[Trecho do documento]:
----
Conforme analistas, a CPI tem sido responsável por equilibrar o noticiário político, antes pautado por ações e ataques de Bolsonaro. Para eles, o ritmo do jogo político era, de certa forma, ditado pelo chefe do Executivo, que sempre se utilizou da política do enfrentamento e de cortinas de fumaça para tentar encobrir insucessos.
“Uma das grandes mudanças que a CPI trouxe na pauta política foi justamente o fato de ser capaz de ditar a pauta política. A comissão acabou tirando um pouco do protagonismo do presidente no cenário político, sendo ela mesma a produtora de notícias, a produtora de informações para a sociedade”, afirmou Valdir Pucci, professor e mestre em ciência política.
----
[Dados fornecidos]:
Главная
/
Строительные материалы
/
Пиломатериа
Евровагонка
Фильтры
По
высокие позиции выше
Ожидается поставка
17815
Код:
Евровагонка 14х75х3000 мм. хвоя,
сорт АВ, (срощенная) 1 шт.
----
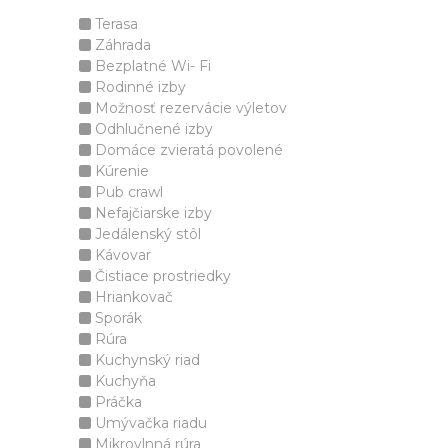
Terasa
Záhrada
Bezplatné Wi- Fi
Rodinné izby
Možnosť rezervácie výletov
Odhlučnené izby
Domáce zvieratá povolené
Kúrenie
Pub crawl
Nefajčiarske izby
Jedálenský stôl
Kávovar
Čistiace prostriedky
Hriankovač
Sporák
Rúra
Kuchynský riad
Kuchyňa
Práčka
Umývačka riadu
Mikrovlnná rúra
----
[Item de trabalho]: Copie do trecho sobre a CPI, sem nenhuma alteração, a parte que começa nas palavras "Conforme analistas, a" e termina em "em ciência política.". Responda apenas com base no trecho, sem recorrer aos dados.

[Solução]:
Conforme analistas, a CPI tem sido responsável por equilibrar o noticiário político, antes pautado por ações e ataques de Bolsonaro. Para eles, o ritmo do jogo político era, de certa forma, ditado pelo chefe do Executivo, que sempre se utilizou da política do enfrentamento e de cortinas de fumaça para tentar encobrir insucessos.
“Uma das grandes mudanças que a CPI trouxe na pauta política foi justamente o fato de ser capaz de ditar a pauta política. A comissão acabou tirando um pouco do protagonismo do presidente no cenário político, sendo ela mesma a produtora de notícias, a produtora de informações para a sociedade”, afirmou Valdir Pucci, professor e mestre em ciência política.